Navy Federal Credit Union of Vienna, VA, and USA Federal Credit Union (USA Fed), based in San Diego, CA, announced today that they have agreed to merge operations. The Board of Directors of each institution has approved the merger. The newly combined credit union will begin joint operations under the Navy Federal banner projected to be October 1, 2010 pending regulatory approval by National Credit Union Administration, (NCUA).
According to Navy Federal's FAQs:
All USA Fed members will become Navy Federal members.
As I mentioned yesterday, I'm not sure if Navy Federal with add USA Fed's field of membership to their FOM after the merger. It would be nice if they did because USA Fed currently makes it easy for anyone to join. Here is what USA Fed has in its membership page as of 9/23/2010:
If you are not eligible to join through one of our sponsor groups below, don’t worry, you can qualify for membership by joining the Prime Meridian Association. It’s only $5.00 to join this not-for-profit organization and available to join through our online Membership Application.
One reader emailed me yesterday and asked if it made sense to join USA Fed now so that she could become a Navy Federal member. Based on the FAQ above, this may be a good idea if you want to join Navy Federal. Navy Federal has a long history of competitive CD and IRA CD rates. Unlike PenFed, Navy Federal has higher rates for $20K and $100K deposits. Here's a short comparison of the CD rates as of 9/23/2010:
- 5-year CD: PenFeds's 2.75% APY $1K min vs. Navy Federal's 3.00% APY $100K min, 2.90% APY $20K min and 2.80% APY $1K min
- 7-year CD: PenFed's 3.49% APY $1K min vs. Navy Federal's 3.55% APY $20K min, 3.45% APY $1K min
Another thing to consider is that it may take a while before USA Fed members receive access to all of Navy Federal's products. According to the merger overview:
The process of consolidating operations will begin October 4, 2010, and will take some months to complete.
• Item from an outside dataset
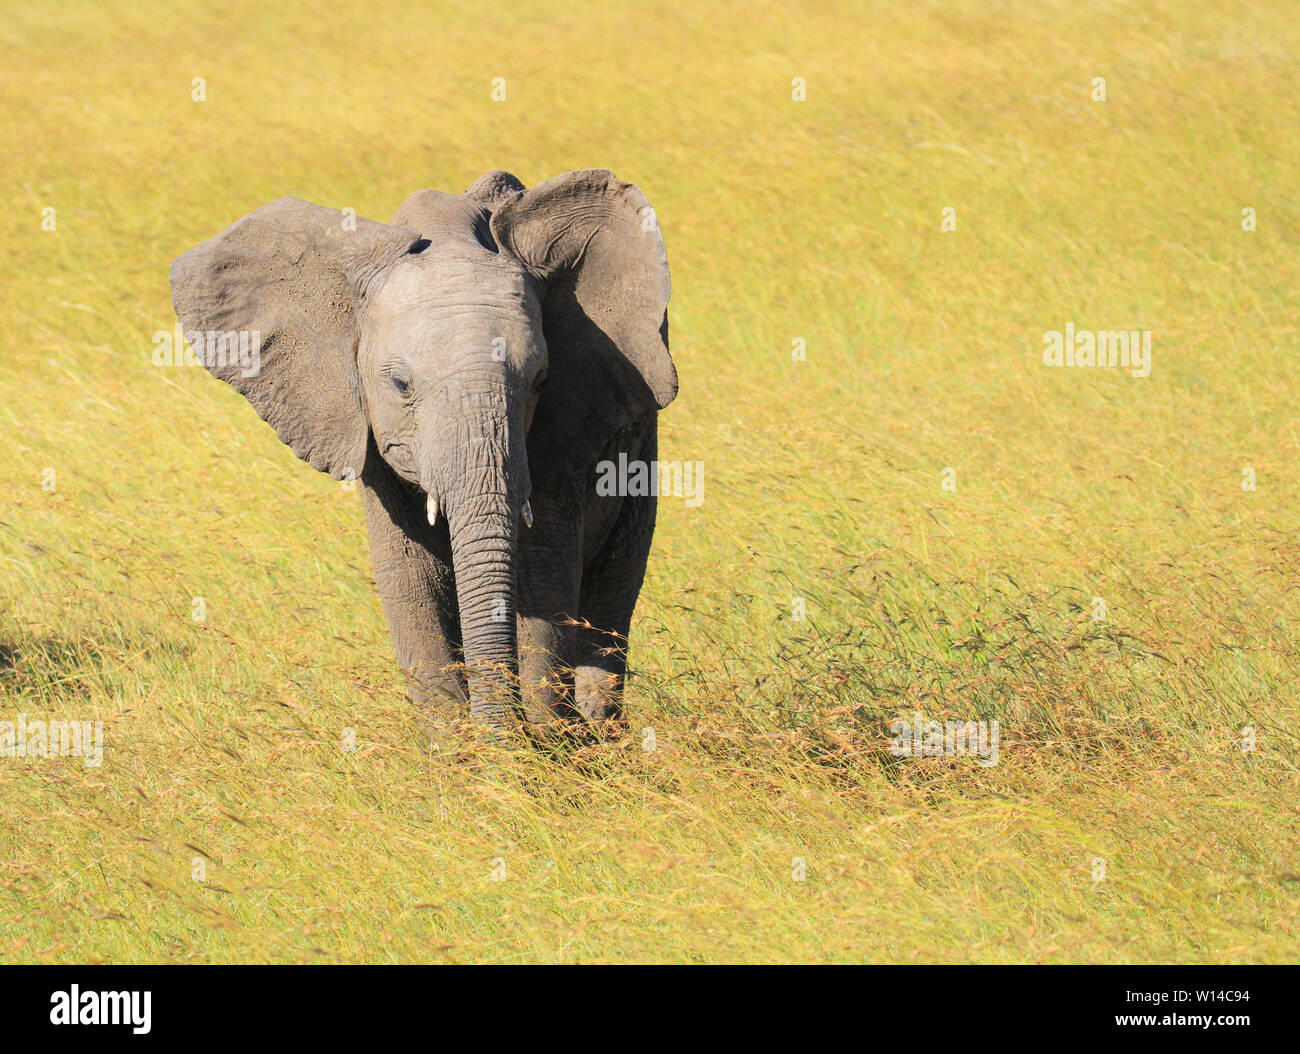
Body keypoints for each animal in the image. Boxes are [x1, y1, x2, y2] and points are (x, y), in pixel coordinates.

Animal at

It should be interesting to see what happens to Navy Federal's FOM after the merger. Unlike PenFed, Navy Federal has kept its field of membership limited to those with a military connection. In 2008 Navy Federal expanded their FOM to include not only members of the Navy but also all branches of the Armed Forces. Expanding membership to everyone who pays to join that association may be problematic. In June the New York Times article Credit Unions Are Beckoning With Open Arms looked at credit unions that make it easy to join and how this has created controversy with the banks. USA Fed and its Prime Meridian Association were actually mentioned in the article. Since Navy Federal is the largest credit union in the nation, they may not want to get involved in this controversial issue.